───── SUPPLIED INFORMATION ─────

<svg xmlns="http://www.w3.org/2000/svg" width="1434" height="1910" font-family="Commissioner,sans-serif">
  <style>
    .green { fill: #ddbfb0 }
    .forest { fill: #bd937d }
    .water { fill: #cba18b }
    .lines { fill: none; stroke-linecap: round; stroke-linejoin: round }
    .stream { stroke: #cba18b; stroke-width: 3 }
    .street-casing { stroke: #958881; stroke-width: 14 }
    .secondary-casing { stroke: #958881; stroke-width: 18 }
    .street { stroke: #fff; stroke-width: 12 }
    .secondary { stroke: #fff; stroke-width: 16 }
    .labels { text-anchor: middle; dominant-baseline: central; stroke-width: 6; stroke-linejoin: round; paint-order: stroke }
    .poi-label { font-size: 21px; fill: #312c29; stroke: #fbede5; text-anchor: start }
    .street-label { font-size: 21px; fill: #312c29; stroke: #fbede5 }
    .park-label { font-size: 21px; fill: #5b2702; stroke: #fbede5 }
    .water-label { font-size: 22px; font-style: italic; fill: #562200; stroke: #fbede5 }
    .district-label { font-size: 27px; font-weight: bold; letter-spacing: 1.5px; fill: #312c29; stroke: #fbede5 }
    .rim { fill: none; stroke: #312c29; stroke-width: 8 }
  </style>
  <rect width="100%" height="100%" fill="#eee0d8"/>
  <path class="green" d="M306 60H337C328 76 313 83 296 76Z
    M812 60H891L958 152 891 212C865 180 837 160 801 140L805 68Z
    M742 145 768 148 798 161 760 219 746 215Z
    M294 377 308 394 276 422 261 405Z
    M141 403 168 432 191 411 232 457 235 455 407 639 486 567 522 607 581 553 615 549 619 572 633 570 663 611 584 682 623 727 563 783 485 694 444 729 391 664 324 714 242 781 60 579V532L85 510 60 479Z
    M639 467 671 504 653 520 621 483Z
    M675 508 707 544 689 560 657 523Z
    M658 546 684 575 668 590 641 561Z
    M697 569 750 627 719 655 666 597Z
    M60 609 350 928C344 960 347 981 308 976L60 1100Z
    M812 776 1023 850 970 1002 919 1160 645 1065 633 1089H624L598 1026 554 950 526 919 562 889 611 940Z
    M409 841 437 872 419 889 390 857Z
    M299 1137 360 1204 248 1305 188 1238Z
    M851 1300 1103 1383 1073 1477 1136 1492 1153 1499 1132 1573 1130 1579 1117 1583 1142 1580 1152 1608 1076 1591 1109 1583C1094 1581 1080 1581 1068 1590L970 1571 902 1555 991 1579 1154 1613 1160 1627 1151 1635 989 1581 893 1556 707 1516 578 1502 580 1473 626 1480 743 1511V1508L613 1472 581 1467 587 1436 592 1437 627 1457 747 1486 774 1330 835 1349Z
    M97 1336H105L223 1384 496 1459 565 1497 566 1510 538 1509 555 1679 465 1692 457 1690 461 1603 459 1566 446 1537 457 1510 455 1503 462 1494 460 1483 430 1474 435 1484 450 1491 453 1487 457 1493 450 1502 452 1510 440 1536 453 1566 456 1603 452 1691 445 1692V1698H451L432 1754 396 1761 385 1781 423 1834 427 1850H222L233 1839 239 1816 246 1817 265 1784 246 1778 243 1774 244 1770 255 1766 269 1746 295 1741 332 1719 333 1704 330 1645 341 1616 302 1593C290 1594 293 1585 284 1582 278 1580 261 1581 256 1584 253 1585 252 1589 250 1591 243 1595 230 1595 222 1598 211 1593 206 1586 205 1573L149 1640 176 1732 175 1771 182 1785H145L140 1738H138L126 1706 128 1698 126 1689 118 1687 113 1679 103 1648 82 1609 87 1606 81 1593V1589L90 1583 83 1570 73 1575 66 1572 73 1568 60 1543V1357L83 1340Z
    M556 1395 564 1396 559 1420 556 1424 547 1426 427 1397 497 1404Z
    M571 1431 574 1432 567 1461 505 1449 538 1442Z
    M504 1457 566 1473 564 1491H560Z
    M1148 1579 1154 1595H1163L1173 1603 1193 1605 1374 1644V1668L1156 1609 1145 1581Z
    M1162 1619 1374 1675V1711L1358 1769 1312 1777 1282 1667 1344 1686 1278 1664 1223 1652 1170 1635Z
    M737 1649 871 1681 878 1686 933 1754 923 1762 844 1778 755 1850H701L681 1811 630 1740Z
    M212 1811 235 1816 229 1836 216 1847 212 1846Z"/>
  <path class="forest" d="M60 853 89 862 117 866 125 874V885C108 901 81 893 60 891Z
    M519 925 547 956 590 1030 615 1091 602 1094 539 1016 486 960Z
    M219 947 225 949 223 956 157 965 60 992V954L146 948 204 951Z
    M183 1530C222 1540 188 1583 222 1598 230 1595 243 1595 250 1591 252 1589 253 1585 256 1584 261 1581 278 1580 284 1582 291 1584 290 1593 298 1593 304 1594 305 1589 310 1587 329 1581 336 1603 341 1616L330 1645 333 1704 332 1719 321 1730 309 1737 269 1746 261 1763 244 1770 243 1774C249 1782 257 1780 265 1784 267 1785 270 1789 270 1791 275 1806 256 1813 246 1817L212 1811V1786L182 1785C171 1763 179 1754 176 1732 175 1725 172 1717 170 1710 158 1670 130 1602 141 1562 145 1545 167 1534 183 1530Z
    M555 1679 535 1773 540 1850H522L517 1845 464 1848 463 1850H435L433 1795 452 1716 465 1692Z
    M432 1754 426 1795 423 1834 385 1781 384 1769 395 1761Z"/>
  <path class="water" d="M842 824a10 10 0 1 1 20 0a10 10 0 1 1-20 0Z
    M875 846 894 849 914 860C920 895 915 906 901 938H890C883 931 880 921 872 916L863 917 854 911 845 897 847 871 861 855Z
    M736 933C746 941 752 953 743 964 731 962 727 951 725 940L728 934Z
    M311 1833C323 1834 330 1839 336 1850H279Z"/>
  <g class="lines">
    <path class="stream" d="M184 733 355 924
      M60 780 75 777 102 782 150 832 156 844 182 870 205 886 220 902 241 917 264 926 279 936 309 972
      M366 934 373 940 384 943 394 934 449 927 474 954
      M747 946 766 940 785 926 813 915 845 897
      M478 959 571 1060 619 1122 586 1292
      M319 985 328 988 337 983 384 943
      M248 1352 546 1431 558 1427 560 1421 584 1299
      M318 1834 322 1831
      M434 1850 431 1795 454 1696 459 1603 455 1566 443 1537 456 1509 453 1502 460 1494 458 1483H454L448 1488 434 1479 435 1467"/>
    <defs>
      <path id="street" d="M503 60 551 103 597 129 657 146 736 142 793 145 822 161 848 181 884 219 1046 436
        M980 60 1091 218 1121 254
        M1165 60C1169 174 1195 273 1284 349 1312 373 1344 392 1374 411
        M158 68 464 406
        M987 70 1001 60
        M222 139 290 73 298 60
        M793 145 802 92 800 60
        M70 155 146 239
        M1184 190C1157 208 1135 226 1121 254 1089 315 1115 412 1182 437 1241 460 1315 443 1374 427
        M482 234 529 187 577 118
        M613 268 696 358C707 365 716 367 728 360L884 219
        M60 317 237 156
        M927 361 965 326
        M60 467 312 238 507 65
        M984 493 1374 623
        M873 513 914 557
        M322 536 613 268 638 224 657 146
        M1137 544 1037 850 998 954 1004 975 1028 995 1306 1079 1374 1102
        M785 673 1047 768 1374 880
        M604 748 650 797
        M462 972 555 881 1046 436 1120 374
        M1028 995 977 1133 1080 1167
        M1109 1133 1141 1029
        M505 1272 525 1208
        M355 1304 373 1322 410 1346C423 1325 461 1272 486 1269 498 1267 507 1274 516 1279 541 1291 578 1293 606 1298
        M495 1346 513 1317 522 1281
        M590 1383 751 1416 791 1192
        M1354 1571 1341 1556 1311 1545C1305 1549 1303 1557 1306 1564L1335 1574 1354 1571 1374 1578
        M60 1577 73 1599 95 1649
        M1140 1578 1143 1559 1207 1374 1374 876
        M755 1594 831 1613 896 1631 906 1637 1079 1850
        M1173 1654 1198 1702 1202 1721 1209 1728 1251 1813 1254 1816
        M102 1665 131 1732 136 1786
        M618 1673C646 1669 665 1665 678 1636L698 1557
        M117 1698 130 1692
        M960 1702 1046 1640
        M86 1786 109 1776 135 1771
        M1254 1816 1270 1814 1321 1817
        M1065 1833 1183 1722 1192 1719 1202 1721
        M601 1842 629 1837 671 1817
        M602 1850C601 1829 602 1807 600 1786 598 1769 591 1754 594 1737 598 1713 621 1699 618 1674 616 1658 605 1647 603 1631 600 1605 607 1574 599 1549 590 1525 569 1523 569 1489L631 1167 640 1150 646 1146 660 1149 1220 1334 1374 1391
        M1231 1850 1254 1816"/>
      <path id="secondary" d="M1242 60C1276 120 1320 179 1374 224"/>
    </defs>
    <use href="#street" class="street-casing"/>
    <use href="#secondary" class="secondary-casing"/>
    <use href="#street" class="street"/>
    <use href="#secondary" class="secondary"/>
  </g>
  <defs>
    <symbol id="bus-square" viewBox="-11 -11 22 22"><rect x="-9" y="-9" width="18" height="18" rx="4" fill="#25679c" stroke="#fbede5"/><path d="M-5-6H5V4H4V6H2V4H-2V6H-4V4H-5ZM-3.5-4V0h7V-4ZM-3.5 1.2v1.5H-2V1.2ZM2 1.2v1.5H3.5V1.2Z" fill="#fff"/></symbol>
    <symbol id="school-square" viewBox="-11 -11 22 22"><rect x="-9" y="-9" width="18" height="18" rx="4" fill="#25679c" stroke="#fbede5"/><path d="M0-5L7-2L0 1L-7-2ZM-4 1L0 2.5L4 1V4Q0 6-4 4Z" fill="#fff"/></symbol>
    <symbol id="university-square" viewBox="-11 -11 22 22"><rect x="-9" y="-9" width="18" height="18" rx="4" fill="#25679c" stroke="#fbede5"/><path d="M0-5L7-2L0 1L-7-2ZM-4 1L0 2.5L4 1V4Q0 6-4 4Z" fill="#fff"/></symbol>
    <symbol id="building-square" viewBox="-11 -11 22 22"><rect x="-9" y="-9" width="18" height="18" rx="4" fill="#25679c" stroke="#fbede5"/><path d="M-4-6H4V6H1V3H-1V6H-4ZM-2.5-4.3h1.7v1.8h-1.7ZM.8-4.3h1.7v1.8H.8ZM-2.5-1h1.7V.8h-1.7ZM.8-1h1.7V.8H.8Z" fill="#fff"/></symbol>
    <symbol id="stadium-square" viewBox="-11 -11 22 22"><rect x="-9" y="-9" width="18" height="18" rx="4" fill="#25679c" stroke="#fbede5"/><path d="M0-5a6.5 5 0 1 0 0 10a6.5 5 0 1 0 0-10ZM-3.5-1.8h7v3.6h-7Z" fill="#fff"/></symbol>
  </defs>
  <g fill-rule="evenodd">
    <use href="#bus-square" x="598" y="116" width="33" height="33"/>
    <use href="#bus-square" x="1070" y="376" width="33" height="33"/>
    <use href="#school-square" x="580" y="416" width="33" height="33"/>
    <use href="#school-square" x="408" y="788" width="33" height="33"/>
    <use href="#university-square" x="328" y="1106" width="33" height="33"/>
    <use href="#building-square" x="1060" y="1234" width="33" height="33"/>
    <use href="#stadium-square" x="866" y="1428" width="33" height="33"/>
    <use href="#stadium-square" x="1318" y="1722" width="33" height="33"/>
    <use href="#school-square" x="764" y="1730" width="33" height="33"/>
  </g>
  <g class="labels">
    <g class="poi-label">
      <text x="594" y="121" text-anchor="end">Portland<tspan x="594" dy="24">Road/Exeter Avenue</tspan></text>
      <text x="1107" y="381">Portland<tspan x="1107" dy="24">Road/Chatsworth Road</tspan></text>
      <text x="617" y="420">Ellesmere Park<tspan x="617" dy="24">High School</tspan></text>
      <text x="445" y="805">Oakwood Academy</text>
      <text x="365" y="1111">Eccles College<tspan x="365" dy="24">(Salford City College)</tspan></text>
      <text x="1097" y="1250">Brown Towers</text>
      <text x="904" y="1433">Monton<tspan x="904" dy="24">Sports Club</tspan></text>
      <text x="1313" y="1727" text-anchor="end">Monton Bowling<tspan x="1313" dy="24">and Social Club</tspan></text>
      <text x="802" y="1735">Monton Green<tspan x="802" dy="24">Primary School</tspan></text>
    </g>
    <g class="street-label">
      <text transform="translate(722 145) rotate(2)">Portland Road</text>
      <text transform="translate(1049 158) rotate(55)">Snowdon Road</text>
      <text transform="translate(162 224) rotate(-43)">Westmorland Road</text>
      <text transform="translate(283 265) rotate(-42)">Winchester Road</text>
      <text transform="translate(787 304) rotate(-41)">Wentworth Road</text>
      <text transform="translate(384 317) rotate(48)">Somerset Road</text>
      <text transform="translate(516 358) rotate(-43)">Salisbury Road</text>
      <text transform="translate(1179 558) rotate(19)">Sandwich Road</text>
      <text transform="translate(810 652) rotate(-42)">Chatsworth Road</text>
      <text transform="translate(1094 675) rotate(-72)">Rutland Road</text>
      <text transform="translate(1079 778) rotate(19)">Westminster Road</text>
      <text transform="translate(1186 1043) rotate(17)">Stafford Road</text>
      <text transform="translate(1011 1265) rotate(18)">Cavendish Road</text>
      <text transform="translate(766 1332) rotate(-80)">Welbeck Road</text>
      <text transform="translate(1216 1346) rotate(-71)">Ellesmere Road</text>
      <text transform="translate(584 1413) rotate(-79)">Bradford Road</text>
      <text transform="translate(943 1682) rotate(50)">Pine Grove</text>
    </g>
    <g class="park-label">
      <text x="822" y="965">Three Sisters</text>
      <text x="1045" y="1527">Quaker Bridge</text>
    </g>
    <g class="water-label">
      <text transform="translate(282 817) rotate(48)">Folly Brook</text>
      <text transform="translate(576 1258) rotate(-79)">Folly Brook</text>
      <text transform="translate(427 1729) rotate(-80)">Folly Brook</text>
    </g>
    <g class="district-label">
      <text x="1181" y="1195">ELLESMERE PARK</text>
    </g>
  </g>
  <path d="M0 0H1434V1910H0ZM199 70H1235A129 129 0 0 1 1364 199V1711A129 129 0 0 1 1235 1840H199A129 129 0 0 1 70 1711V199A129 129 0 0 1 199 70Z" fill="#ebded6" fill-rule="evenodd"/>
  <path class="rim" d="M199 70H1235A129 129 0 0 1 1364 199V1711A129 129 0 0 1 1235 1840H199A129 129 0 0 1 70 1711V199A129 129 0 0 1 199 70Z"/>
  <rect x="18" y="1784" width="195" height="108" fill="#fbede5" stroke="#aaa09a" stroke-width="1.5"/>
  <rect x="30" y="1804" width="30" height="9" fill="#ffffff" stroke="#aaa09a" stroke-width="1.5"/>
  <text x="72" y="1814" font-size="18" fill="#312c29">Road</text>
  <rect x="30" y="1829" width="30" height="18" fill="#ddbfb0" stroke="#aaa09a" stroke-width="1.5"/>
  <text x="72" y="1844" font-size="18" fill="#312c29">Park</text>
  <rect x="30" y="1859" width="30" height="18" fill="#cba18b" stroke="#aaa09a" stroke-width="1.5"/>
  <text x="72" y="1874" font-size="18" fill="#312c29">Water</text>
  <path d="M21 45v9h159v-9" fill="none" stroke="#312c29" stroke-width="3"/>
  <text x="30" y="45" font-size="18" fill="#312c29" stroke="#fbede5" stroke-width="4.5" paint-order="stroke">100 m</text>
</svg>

─────

Lines in the listing that include the word "casing": how many are there? Give the number alone.

**REPLY TO THE EXERCISE**
4